===== Excerpted records

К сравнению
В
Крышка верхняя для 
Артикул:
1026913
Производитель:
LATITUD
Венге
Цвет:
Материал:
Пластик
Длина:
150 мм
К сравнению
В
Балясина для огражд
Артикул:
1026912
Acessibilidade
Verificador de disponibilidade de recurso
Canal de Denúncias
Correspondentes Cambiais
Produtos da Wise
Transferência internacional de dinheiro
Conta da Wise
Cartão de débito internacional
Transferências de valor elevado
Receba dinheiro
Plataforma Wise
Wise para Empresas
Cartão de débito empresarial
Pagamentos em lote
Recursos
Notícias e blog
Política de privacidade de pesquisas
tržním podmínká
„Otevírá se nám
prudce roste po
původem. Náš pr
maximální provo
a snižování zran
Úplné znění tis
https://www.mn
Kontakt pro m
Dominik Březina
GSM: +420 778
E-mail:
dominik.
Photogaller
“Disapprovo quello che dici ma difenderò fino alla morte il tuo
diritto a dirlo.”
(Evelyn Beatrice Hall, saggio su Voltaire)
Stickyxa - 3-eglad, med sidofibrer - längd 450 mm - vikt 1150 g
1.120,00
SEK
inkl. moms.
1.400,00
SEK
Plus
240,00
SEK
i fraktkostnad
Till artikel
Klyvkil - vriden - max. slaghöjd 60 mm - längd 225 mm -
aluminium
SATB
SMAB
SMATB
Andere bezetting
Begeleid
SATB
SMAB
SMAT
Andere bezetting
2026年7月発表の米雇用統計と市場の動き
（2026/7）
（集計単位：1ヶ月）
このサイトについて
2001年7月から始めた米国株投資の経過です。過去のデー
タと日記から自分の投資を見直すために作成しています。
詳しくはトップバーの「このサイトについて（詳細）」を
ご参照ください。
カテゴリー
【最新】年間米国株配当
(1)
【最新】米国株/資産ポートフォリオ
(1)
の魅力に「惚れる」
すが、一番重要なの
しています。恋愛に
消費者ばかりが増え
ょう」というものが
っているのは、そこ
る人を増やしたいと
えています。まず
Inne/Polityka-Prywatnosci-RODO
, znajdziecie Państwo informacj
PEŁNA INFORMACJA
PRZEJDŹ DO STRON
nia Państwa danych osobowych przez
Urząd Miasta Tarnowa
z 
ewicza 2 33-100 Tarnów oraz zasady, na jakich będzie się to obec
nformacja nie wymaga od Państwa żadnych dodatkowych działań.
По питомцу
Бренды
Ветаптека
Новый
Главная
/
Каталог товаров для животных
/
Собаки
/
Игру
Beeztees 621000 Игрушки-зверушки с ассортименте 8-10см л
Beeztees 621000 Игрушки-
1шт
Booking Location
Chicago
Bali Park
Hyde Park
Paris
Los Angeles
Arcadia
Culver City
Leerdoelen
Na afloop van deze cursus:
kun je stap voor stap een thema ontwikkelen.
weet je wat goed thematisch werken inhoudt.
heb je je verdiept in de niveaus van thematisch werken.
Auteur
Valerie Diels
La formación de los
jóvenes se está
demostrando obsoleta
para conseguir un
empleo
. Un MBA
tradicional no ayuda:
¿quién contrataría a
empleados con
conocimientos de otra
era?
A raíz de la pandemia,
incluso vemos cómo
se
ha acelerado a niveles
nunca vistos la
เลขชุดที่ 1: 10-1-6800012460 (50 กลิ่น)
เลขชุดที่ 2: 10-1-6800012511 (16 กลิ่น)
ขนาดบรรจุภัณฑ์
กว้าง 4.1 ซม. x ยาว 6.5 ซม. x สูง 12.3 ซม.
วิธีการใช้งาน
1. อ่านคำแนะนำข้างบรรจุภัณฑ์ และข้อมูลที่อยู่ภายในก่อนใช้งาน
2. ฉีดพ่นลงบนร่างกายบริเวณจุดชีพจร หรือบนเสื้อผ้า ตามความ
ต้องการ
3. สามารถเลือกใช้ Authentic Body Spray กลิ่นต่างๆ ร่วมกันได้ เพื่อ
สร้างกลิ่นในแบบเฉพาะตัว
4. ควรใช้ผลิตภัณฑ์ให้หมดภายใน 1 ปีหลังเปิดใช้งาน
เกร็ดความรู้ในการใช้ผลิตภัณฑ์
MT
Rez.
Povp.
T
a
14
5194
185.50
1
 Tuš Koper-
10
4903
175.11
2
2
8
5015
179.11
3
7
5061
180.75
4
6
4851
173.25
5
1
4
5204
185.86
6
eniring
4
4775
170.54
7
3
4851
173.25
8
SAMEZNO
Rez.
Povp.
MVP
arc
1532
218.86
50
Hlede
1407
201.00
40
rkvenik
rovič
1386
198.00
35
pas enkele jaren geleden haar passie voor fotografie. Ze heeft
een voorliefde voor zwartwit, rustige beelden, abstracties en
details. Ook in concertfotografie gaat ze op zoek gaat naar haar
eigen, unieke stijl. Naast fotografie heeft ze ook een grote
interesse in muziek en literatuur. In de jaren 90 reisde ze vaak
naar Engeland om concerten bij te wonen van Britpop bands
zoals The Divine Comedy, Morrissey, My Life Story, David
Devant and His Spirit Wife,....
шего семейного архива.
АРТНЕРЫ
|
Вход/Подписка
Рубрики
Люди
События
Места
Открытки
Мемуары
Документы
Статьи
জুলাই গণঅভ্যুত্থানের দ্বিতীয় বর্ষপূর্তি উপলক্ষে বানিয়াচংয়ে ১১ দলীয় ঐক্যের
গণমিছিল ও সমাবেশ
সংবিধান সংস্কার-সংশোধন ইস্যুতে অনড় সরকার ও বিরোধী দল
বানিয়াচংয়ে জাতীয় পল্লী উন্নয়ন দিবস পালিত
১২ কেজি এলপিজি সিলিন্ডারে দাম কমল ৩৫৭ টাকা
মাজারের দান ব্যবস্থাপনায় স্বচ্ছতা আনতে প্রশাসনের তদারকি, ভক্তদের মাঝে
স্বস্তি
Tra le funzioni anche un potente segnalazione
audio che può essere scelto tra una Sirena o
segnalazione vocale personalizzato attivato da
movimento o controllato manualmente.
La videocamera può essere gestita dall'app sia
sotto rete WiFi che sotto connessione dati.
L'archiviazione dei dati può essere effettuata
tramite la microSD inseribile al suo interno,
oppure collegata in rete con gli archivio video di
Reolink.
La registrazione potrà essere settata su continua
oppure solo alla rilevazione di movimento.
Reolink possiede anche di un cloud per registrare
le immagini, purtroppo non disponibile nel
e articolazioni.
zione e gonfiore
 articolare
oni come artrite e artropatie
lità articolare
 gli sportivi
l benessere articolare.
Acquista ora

==========

Problem description: Each entry needs to be given again exactly as it stands.

Task answer:
К сравнению
В
Крышка верхняя для 
Артикул:
1026913
Производитель:
LATITUD
Венге
Цвет:
Материал:
Пластик
Длина:
150 мм
К сравнению
В
Балясина для огражд
Артикул:
1026912
Acessibilidade
Verificador de disponibilidade de recurso
Canal de Denúncias
Correspondentes Cambiais
Produtos da Wise
Transferência internacional de dinheiro
Conta da Wise
Cartão de débito internacional
Transferências de valor elevado
Receba dinheiro
Plataforma Wise
Wise para Empresas
Cartão de débito empresarial
Pagamentos em lote
Recursos
Notícias e blog
Política de privacidade de pesquisas
tržním podmínká
„Otevírá se nám
prudce roste po
původem. Náš pr
maximální provo
a snižování zran
Úplné znění tis
https://www.mn
Kontakt pro m
Dominik Březina
GSM: +420 778
E-mail:
dominik.
Photogaller
“Disapprovo quello che dici ma difenderò fino alla morte il tuo
diritto a dirlo.”
(Evelyn Beatrice Hall, saggio su Voltaire)
Stickyxa - 3-eglad, med sidofibrer - längd 450 mm - vikt 1150 g
1.120,00
SEK
inkl. moms.
1.400,00
SEK
Plus
240,00
SEK
i fraktkostnad
Till artikel
Klyvkil - vriden - max. slaghöjd 60 mm - längd 225 mm -
aluminium
SATB
SMAB
SMATB
Andere bezetting
Begeleid
SATB
SMAB
SMAT
Andere bezetting
2026年7月発表の米雇用統計と市場の動き
（2026/7）
（集計単位：1ヶ月）
このサイトについて
2001年7月から始めた米国株投資の経過です。過去のデー
タと日記から自分の投資を見直すために作成しています。
詳しくはトップバーの「このサイトについて（詳細）」を
ご参照ください。
カテゴリー
【最新】年間米国株配当
(1)
【最新】米国株/資産ポートフォリオ
(1)
の魅力に「惚れる」
すが、一番重要なの
しています。恋愛に
消費者ばかりが増え
ょう」というものが
っているのは、そこ
る人を増やしたいと
えています。まず
Inne/Polityka-Prywatnosci-RODO
, znajdziecie Państwo informacj
PEŁNA INFORMACJA
PRZEJDŹ DO STRON
nia Państwa danych osobowych przez
Urząd Miasta Tarnowa
z 
ewicza 2 33-100 Tarnów oraz zasady, na jakich będzie się to obec
nformacja nie wymaga od Państwa żadnych dodatkowych działań.
По питомцу
Бренды
Ветаптека
Новый
Главная
/
Каталог товаров для животных
/
Собаки
/
Игру
Beeztees 621000 Игрушки-зверушки с ассортименте 8-10см л
Beeztees 621000 Игрушки-
1шт
Booking Location
Chicago
Bali Park
Hyde Park
Paris
Los Angeles
Arcadia
Culver City
Leerdoelen
Na afloop van deze cursus:
kun je stap voor stap een thema ontwikkelen.
weet je wat goed thematisch werken inhoudt.
heb je je verdiept in de niveaus van thematisch werken.
Auteur
Valerie Diels
La formación de los
jóvenes se está
demostrando obsoleta
para conseguir un
empleo
. Un MBA
tradicional no ayuda:
¿quién contrataría a
empleados con
conocimientos de otra
era?
A raíz de la pandemia,
incluso vemos cómo
se
ha acelerado a niveles
nunca vistos la
เลขชุดที่ 1: 10-1-6800012460 (50 กลิ่น)
เลขชุดที่ 2: 10-1-6800012511 (16 กลิ่น)
ขนาดบรรจุภัณฑ์
กว้าง 4.1 ซม. x ยาว 6.5 ซม. x สูง 12.3 ซม.
วิธีการใช้งาน
1. อ่านคำแนะนำข้างบรรจุภัณฑ์ และข้อมูลที่อยู่ภายในก่อนใช้งาน
2. ฉีดพ่นลงบนร่างกายบริเวณจุดชีพจร หรือบนเสื้อผ้า ตามความ
ต้องการ
3. สามารถเลือกใช้ Authentic Body Spray กลิ่นต่างๆ ร่วมกันได้ เพื่อ
สร้างกลิ่นในแบบเฉพาะตัว
4. ควรใช้ผลิตภัณฑ์ให้หมดภายใน 1 ปีหลังเปิดใช้งาน
เกร็ดความรู้ในการใช้ผลิตภัณฑ์
MT
Rez.
Povp.
T
a
14
5194
185.50
1
 Tuš Koper-
10
4903
175.11
2
2
8
5015
179.11
3
7
5061
180.75
4
6
4851
173.25
5
1
4
5204
185.86
6
eniring
4
4775
170.54
7
3
4851
173.25
8
SAMEZNO
Rez.
Povp.
MVP
arc
1532
218.86
50
Hlede
1407
201.00
40
rkvenik
rovič
1386
198.00
35
pas enkele jaren geleden haar passie voor fotografie. Ze heeft
een voorliefde voor zwartwit, rustige beelden, abstracties en
details. Ook in concertfotografie gaat ze op zoek gaat naar haar
eigen, unieke stijl. Naast fotografie heeft ze ook een grote
interesse in muziek en literatuur. In de jaren 90 reisde ze vaak
naar Engeland om concerten bij te wonen van Britpop bands
zoals The Divine Comedy, Morrissey, My Life Story, David
Devant and His Spirit Wife,....
шего семейного архива.
АРТНЕРЫ
|
Вход/Подписка
Рубрики
Люди
События
Места
Открытки
Мемуары
Документы
Статьи
জুলাই গণঅভ্যুত্থানের দ্বিতীয় বর্ষপূর্তি উপলক্ষে বানিয়াচংয়ে ১১ দলীয় ঐক্যের
গণমিছিল ও সমাবেশ
সংবিধান সংস্কার-সংশোধন ইস্যুতে অনড় সরকার ও বিরোধী দল
বানিয়াচংয়ে জাতীয় পল্লী উন্নয়ন দিবস পালিত
১২ কেজি এলপিজি সিলিন্ডারে দাম কমল ৩৫৭ টাকা
মাজারের দান ব্যবস্থাপনায় স্বচ্ছতা আনতে প্রশাসনের তদারকি, ভক্তদের মাঝে
স্বস্তি
Tra le funzioni anche un potente segnalazione
audio che può essere scelto tra una Sirena o
segnalazione vocale personalizzato attivato da
movimento o controllato manualmente.
La videocamera può essere gestita dall'app sia
sotto rete WiFi che sotto connessione dati.
L'archiviazione dei dati può essere effettuata
tramite la microSD inseribile al suo interno,
oppure collegata in rete con gli archivio video di
Reolink.
La registrazione potrà essere settata su continua
oppure solo alla rilevazione di movimento.
Reolink possiede anche di un cloud per registrare
le immagini, purtroppo non disponibile nel
e articolazioni.
zione e gonfiore
 articolare
oni come artrite e artropatie
lità articolare
 gli sportivi
l benessere articolare.
Acquista ora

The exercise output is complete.